Finding beauty in the breakdown

There's a devastating honesty coursing throughout "Tokyo Godfathers," especially when looking at how the three main characters respond to finding the baby. The trio has just attended a youth performance of a nativity play when they come across the child, so there are some definite "Three Wise Men + Baby Jesus" metaphors at play. Gin and Miyuki want to take the child to the police even though both have a tumultuous relationship with the criminal justice system. Hana, however, sees the baby as a miracle, viewing the child as an answer to her prayers to have a baby of her own — something she believes could never be possible as a trans woman. She calls the child "Kiyoko," which derives from the Japanese word for "pure." This innocent child was abandoned, and despite their immediate impulses, the three make it their goal to find the child's parents, hopefully preventing the baby from growing up on the streets.

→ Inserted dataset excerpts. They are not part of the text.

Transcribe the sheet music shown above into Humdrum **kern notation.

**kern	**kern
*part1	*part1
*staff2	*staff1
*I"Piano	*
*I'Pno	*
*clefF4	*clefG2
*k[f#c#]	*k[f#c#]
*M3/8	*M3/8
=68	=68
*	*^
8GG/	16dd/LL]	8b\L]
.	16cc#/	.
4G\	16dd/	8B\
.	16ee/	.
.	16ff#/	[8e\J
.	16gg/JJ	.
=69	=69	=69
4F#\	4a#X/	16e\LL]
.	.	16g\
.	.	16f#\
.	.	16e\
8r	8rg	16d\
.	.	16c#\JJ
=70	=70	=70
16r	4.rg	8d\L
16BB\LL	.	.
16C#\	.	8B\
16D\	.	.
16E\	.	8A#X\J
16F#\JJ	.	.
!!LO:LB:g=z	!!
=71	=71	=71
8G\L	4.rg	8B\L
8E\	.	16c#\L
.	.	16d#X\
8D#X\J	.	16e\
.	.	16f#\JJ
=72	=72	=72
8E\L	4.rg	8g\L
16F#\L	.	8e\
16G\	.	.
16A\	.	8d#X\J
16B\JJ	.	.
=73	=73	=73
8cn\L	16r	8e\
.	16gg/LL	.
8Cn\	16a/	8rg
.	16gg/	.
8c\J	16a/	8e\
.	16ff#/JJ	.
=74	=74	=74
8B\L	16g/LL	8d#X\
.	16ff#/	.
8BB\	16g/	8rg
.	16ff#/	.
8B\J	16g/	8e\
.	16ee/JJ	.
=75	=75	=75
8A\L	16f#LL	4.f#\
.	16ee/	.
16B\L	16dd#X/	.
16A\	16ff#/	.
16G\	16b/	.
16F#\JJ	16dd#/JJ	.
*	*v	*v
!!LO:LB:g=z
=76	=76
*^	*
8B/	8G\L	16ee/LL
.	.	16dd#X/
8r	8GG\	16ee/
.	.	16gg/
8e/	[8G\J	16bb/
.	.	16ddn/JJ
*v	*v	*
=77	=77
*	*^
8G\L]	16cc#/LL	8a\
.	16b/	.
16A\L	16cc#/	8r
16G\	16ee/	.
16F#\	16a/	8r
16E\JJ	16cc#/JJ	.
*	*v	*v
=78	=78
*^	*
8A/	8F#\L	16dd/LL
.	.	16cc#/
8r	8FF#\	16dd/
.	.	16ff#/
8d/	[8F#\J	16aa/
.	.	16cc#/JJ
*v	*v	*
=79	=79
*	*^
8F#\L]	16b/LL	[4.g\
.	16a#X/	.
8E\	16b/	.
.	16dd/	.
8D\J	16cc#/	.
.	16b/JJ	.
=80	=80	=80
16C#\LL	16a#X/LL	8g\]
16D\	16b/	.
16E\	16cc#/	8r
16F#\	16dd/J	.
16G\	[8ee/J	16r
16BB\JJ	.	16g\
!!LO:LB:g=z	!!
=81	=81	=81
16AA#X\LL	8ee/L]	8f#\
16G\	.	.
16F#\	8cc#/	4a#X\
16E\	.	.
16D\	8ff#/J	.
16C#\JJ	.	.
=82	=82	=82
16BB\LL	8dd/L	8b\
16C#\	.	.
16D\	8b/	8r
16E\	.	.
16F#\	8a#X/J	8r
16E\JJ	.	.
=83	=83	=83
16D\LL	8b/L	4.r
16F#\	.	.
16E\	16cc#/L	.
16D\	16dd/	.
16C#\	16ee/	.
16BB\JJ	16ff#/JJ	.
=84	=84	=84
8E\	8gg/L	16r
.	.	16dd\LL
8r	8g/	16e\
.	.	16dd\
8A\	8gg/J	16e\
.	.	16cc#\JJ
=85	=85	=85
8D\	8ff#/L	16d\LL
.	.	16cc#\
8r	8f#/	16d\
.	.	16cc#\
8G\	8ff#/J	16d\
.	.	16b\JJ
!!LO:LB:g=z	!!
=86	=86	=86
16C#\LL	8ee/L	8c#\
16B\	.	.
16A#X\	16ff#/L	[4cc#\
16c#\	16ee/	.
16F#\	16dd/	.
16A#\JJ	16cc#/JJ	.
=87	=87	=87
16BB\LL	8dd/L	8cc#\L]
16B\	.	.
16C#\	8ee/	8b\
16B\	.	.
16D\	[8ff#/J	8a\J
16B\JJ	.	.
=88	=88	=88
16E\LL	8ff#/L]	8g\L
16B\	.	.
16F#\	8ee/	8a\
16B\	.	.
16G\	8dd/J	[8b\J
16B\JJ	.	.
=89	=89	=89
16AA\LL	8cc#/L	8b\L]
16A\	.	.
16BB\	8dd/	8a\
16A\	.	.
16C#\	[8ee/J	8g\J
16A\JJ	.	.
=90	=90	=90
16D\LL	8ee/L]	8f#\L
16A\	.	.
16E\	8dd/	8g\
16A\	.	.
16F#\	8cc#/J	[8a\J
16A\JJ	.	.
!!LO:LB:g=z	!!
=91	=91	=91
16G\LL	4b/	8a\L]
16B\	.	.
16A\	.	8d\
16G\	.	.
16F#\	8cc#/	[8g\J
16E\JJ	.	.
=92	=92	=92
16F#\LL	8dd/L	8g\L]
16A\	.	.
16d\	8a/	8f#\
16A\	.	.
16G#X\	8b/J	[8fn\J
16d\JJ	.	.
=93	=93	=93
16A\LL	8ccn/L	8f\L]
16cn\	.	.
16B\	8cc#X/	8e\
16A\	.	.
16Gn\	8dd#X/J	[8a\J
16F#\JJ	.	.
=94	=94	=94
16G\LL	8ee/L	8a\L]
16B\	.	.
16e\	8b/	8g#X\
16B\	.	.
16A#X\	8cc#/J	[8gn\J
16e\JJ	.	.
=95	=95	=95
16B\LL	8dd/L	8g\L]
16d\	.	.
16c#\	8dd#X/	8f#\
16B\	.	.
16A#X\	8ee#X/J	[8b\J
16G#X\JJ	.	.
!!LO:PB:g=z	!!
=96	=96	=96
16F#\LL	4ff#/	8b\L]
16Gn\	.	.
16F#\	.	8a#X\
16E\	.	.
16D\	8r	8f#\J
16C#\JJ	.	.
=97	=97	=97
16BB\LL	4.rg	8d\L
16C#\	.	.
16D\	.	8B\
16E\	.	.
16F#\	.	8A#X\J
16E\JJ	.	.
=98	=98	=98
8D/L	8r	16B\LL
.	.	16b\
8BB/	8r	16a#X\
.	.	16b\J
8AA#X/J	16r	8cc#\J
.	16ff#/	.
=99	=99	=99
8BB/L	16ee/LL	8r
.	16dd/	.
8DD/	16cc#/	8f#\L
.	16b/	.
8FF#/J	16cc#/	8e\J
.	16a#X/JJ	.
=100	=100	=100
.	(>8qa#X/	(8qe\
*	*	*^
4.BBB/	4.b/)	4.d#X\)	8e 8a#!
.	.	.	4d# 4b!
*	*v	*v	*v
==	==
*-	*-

Satoshi Kon presents Gin, Miyuki, and Hana exactly as they are, and appropriately reflects the way society treats them — even if it hurts. The gravity of their life on the streets is never glossed over, but "Tokyo Godfathers" doesn't approach houselessness like a scared-straight-style cautionary tale. The family this trio has created may look odd from the outside looking in, but they are a family through and through. There's beauty to be found in this presentation of neorealism, even without sugarcoating the uncomfortable truths surrounding their systemic oppression.

The true meaning of Christmas

The Frank Capra-esque elements are bountiful after the trio of unlikely godparents finds Kiyoko, as their quest to bring the child to her parents coincidentally forces them to come face-to-face with their own mistakes that brought them to their current status. They encounter the yakuza, a frantic traffic chase, and a character with suicidal ideations. They also deliver a rage-fueled rant about not eating cats regardless of starvation status, explore the importance of dying with dignity, and witness an assassination attempt during a wedding. Their own plights are reflected in the many hijinks that ensure trying to get the baby home, often encountering the people they left behind when they initially took to the streets. The more they learn about the infant, the more they learn about each other, and they must unpack how their own decisions mimic the tragic circumstances that surround the child ending up in the trash in the first place.

While all of these situations sound (and are) understandably grim, "Tokyo Godfathers" drips with hope and humor. The film is scored by Keiichi Suzuki, who proves a jaunty and festive heartbeat to keep the film moving, and never lets the viewer forget that this is a holiday story. Three people thrown away by society dedicate their lives to taking care of this discarded infant, providing a level of empathy seldom offered to them. This motley crew has every right to feel angry and rejected by the world around them, but still strive to do the morally righteous thing.

"Tokyo Godfathers" showcases the true meaning of Christmas better than most "Christmas movies," and does so while painting an incredibly nuanced portrait of the people Christmas frequently forgets. Introduce this anime classic into your seasonal rotation — your holiday will be better for it.